Oh 2014, you were so good to me. I found a great job, I started cooking real food, I moved into an amazing apartment with an amazing kitchen, and I finally graduated from grad school. But beyond all of that, I am happy, much happier than I was on December 30th, 2013.
This time last year, I was fighting back tears during my hour-long commute to a job I was grossly overqualified for. I was bitter and resentful at everything and everyone, three months after being laid off. I took my anger out on Johnny, yelling at him and treating him like he was the source of my anger. My plans were messed up and I couldn't accept it. I also ended up losing my closest friend over something that happened during New Years' Eve, but I wouldn't realize the gravity of the situation until much later. Needless to say, I was happy to say goodbye to 2013.
In January, I got the offer to move to my current job. I met so many amazing people and I've learned so much more in 10 months than I have throughout the entirety of my career before.
In February, I completed my first 5k ever in 52 minutes (and while still recovering from the flu).
In March, Johnny and I made the decision to move and found the perfect place for us.

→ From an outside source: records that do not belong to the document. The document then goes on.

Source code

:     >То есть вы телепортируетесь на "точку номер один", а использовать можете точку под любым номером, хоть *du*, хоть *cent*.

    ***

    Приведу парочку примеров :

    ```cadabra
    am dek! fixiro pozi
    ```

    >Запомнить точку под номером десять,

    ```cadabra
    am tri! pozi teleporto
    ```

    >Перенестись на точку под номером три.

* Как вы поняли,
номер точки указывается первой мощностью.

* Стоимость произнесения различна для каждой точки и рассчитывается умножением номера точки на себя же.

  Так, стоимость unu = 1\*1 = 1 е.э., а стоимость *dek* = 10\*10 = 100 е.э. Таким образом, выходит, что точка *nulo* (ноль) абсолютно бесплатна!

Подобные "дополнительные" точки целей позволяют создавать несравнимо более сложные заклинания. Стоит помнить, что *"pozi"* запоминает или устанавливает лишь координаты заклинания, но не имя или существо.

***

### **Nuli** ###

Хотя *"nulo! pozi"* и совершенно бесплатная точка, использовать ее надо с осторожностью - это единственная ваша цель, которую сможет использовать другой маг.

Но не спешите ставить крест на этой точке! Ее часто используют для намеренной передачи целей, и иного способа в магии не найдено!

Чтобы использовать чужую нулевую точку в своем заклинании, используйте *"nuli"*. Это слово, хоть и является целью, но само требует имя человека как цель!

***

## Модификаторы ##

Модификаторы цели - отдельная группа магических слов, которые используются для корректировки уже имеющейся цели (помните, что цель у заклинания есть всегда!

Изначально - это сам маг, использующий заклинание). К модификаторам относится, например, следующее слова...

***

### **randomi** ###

In April, I was lucky enough to be part of my company's move into its own office space, a huge moment for the organization.
In May, we moved across the county to the perfect apartment.
Over the summer months, I upped my cooking game beyond belief.
In August, I started my last semester of grad school.
In September, I finally said goodbye to the most transformative year of my life and happily welcomed my 26th year.
During the fall months, I handled medical situation after medical situation (thyroid issues, TMJ, and a crazy reaction to muscle relaxers) while dealing with the most stressful group project ever.
In December, I finally graduated and said goodbye to USF after 9 years and 3 1/2 degrees.
2014, you treated me so well. You helped me learn how to be happy again, you gave me so many opportunities, and you showed me that all can be right again with some work. When I think back to 2014, I will always remember it was the year I matured into an adult through a crazy series of events that (unfortunately) needed to happen. As sucky as those events were, they needed to happen for me to have this year and to move on from where I was stuck at in 2013. I will always remember 2014 fondly, but I'm ready to embark on a new journey in 2015 (more on that later).